Master Cutler, Professor Bill Speirs, saw how old and new can be merged successfully when he officially opened an exhibition celebrating 200 years of scissor making by hand in Sheffield.
The Cutting Edges exhibition is housed in Butcher Works, a former Little Mesters factory in the Cultural Industries Quarter, where scissors, blades, tools and cutlery were once made by William Butcher, who was Master Cutler in 1845.
Prof Speirs also got the chance to inspect another link with the Cutlers’ Company that he represents, when he saw one of the few remaining WCs designed by Joseph Bramah, the 18th century South Yorkshire inventor, whose descendant, John Bramah, was Master Cutler in 2002.
Similar closets are still working in Osborne House, Queen Victoria’s home on the Isle of Wight.
Opening the exhibition, the Master Cutler emphasised the importance of learning from what has gone before.
“This is a very special place linking the past and the present,” said Prof Speirs.
“This site also houses Freeman College, which works with students with special learning needs, and the Academy of Makers which is made up of artists and craftspeople who not only produce some wonderful things but who also run workshops and classes for the students.
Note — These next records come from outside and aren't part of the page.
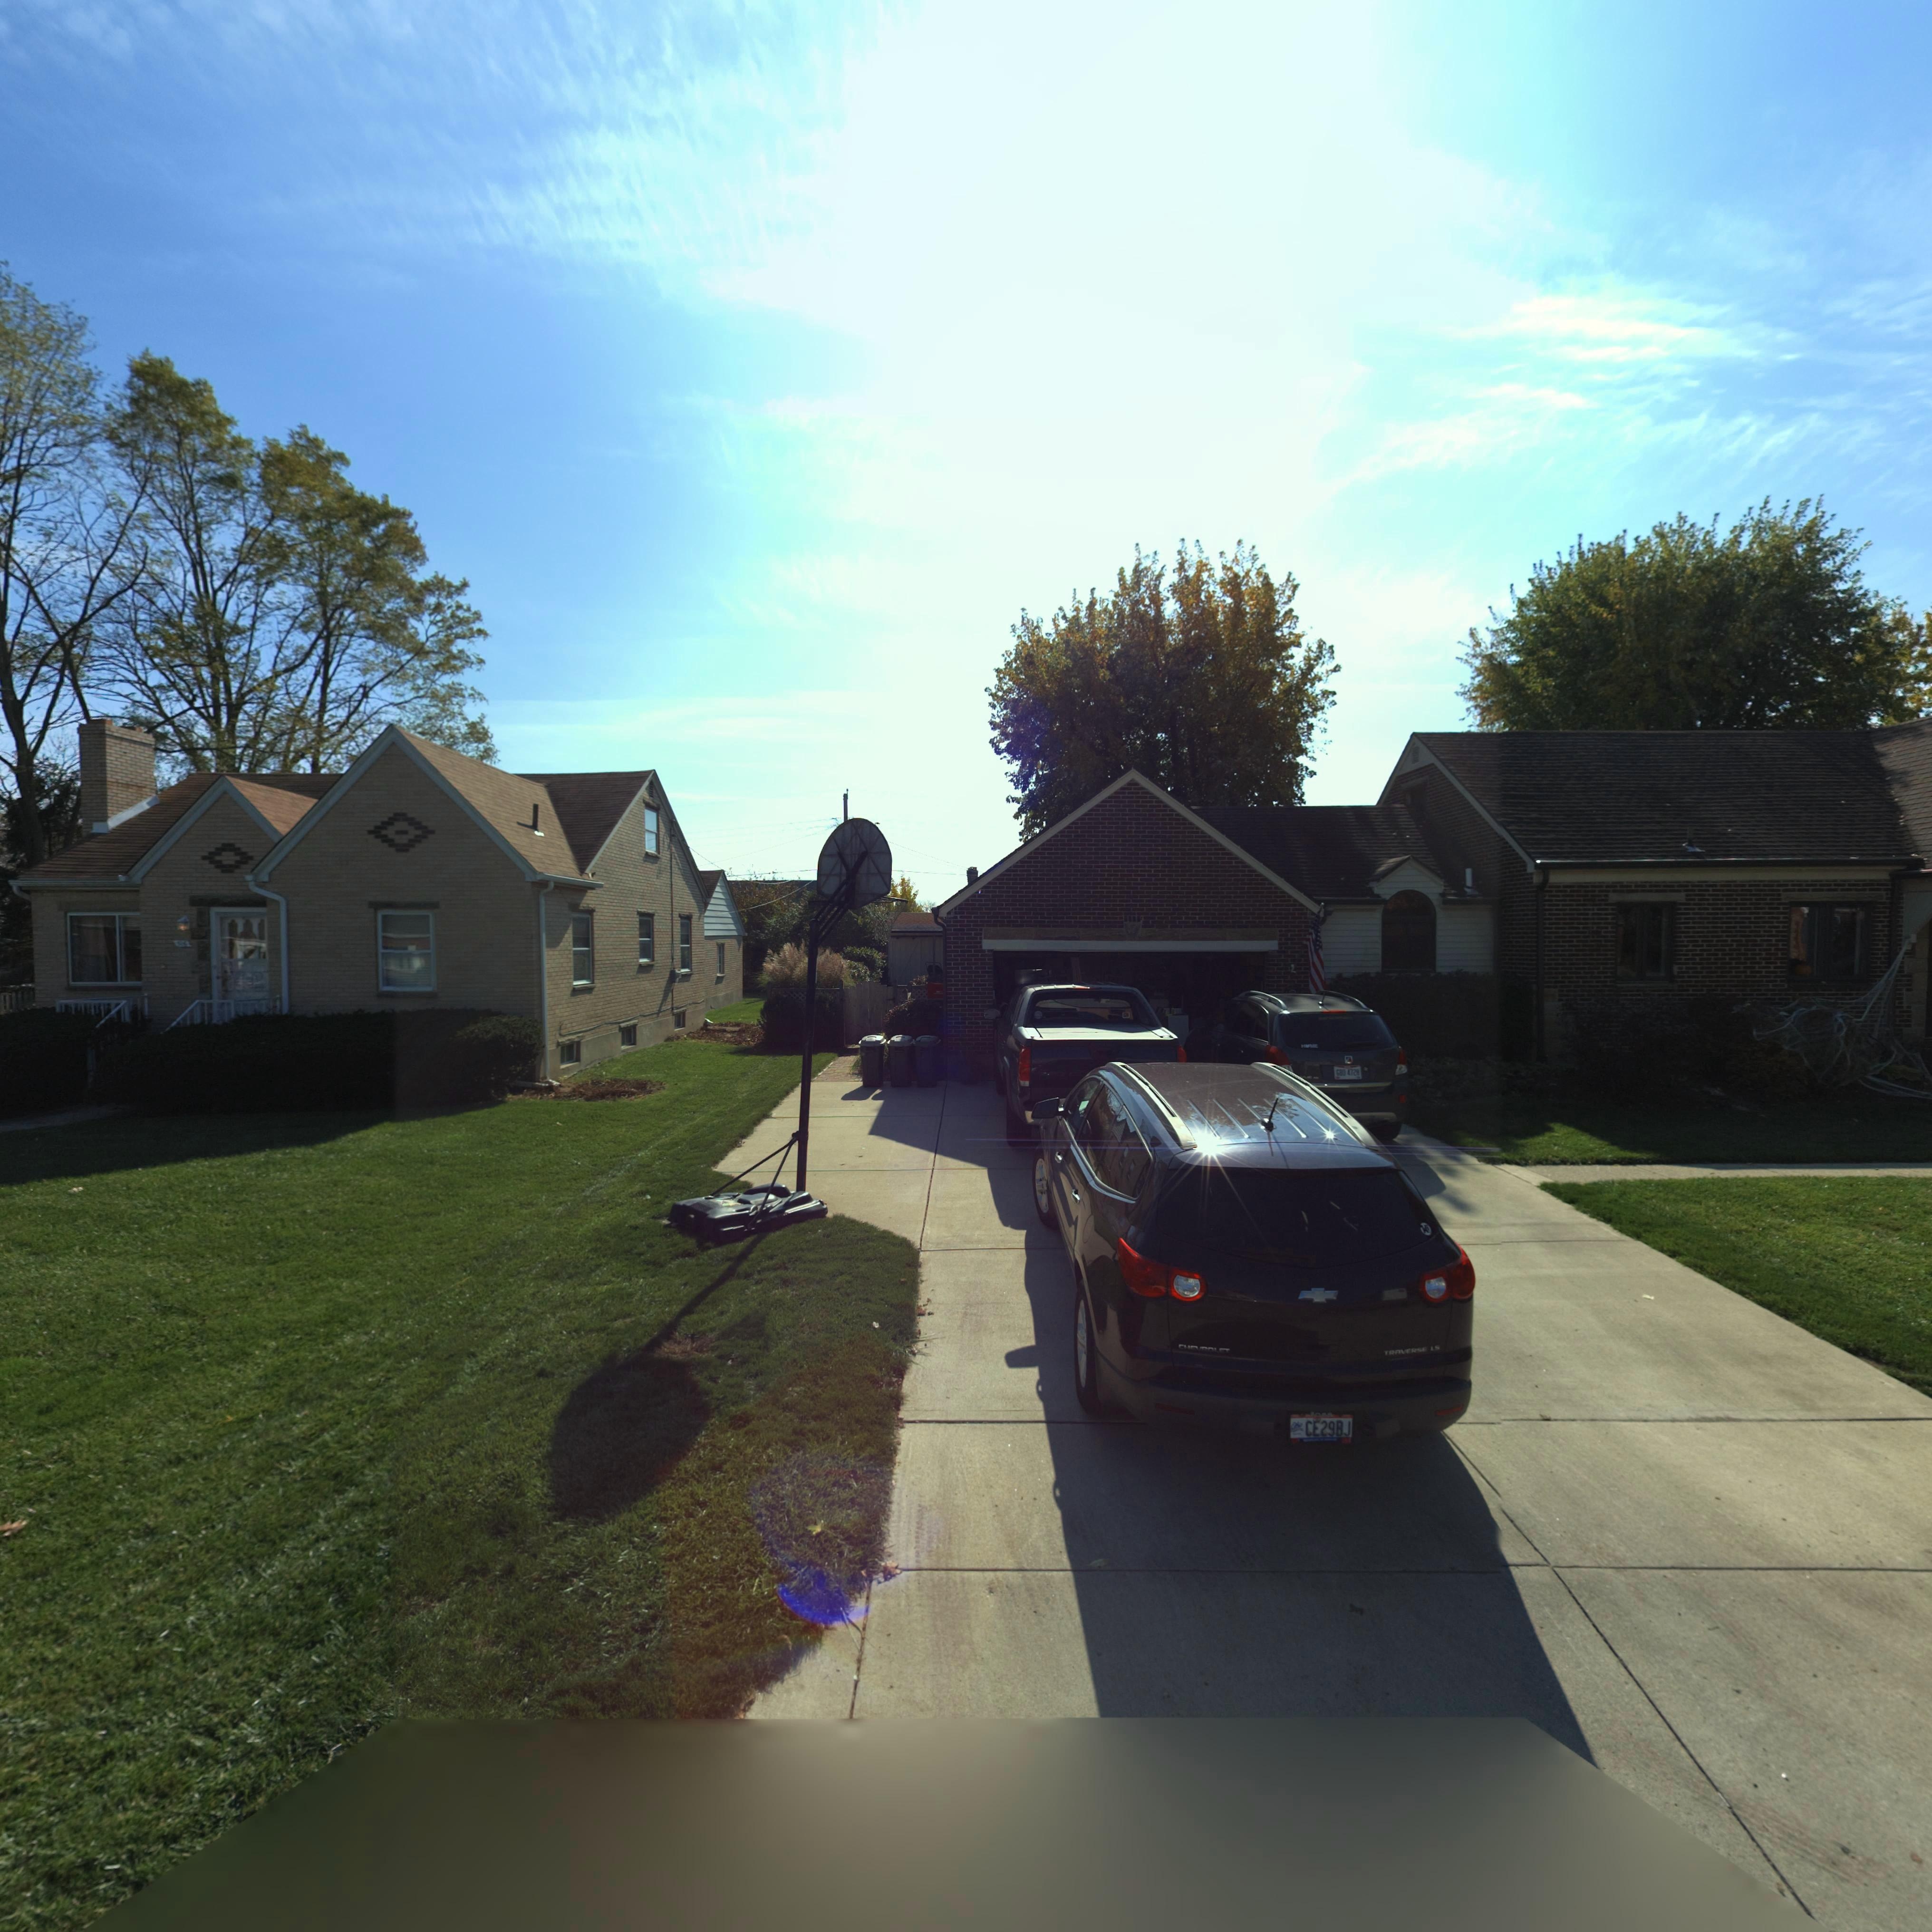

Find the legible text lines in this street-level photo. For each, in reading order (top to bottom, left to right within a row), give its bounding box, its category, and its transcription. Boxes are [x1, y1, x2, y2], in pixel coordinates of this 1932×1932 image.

[174, 940, 189, 947] StreetNumber: 5*6
[1335, 1069, 1360, 1077] None: GBD*4728
[1178, 1343, 1230, 1354] None: CHEVROLET
[1382, 1344, 1441, 1357] None: TRAVERSE LS
[1305, 1420, 1352, 1437] None: CE29BJ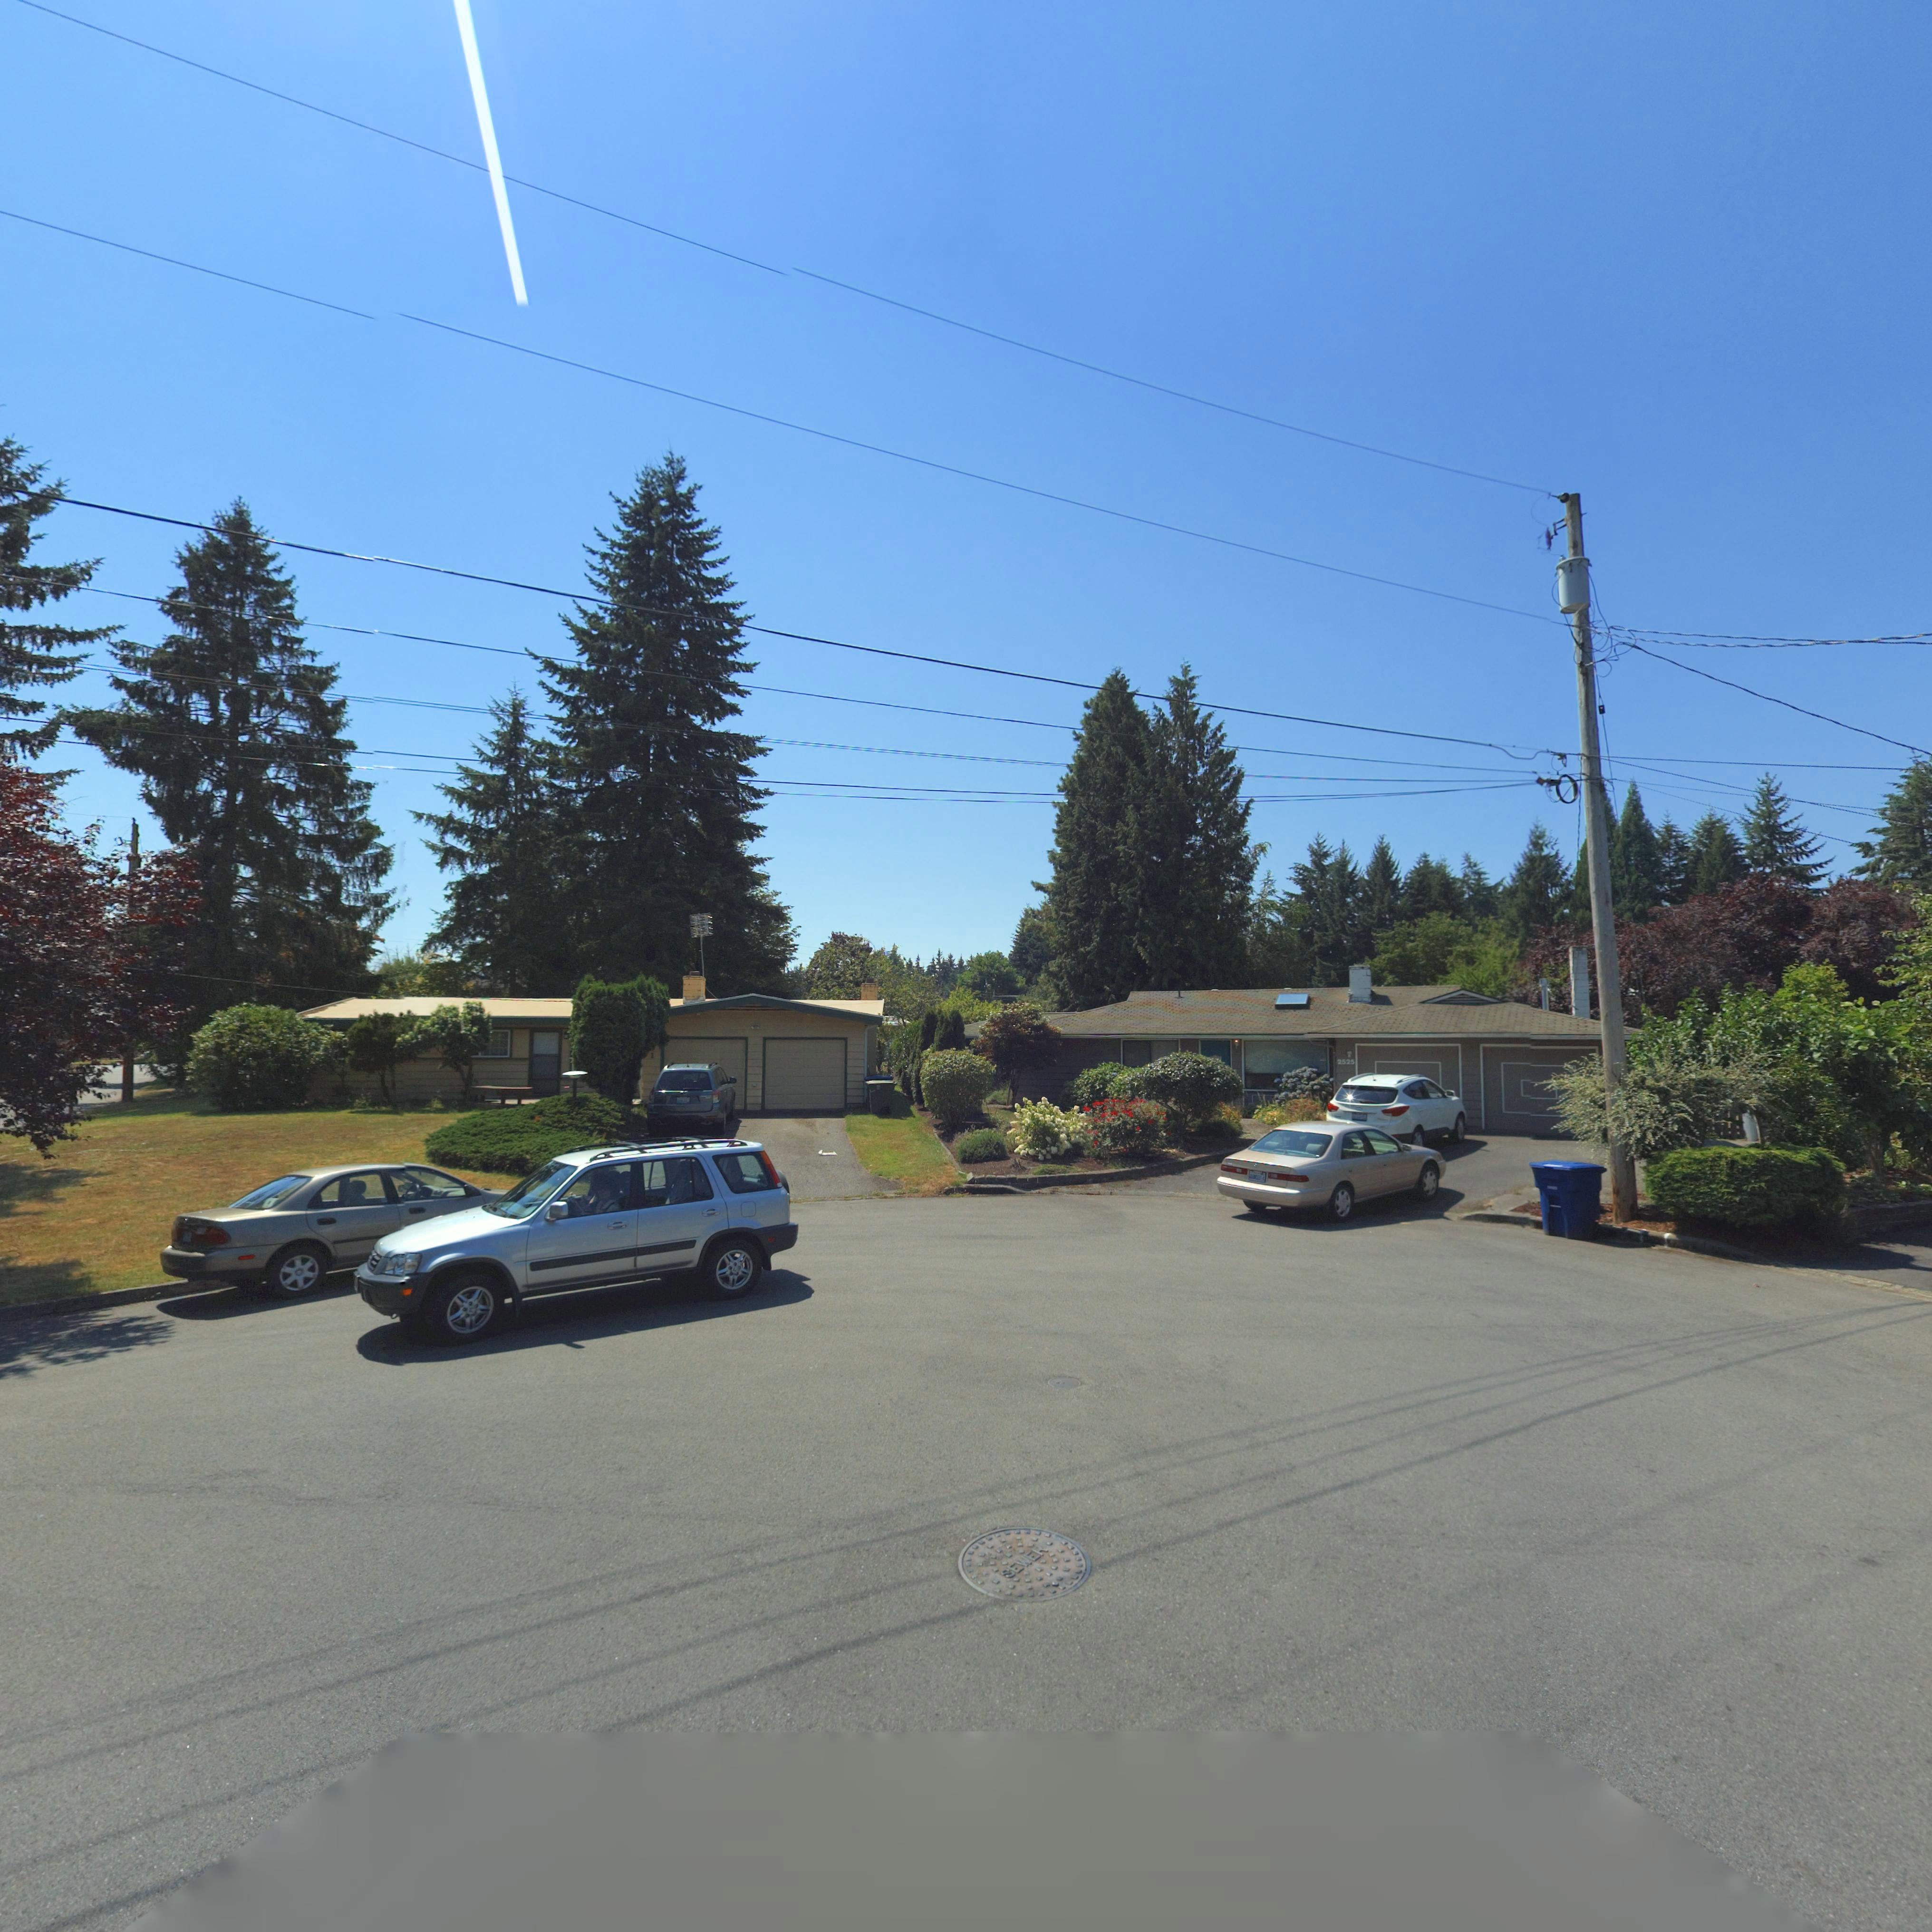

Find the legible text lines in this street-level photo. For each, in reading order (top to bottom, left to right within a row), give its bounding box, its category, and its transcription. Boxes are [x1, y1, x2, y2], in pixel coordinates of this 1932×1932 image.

[1336, 1059, 1354, 1064] StreetNumber: 2525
“So this is not just a museum. It is part of our heritage, nurturing not only manual skills but also the desire to work which is essential for the growth and future development of the city.”
Among those attending the opening ceremony was Cutlers’ Company Freeman Philip Wright, grandson of the founder of Ernest Wright and Son, the last surviving scissor maker in Sheffield.
Mr Wright recalled working in the factory in the 1960s, when the weight of the machinery in the grinding workshops, on the upper levels, was so great that arched ceilings of fireproof brick up to one metre thick were needed to prevent the building from collapsing.
Joseph Bramah was born at Wentworth in 1748 and was credited with patents for a number of inventions, including the flushing toilet, beer pump, the unpickable Bramah lock, rotary engines, fire engines, machine tools and a press for printing and numbering bank notes.
He also developed a hydraulic printing press, which was used for making Ordnance Survey maps and was first installed in the Tower of London in 1806.
The press was moved from London to the Kelham Island Industrial Museum in Sheffield and restored several years ago with help from the Bramah family.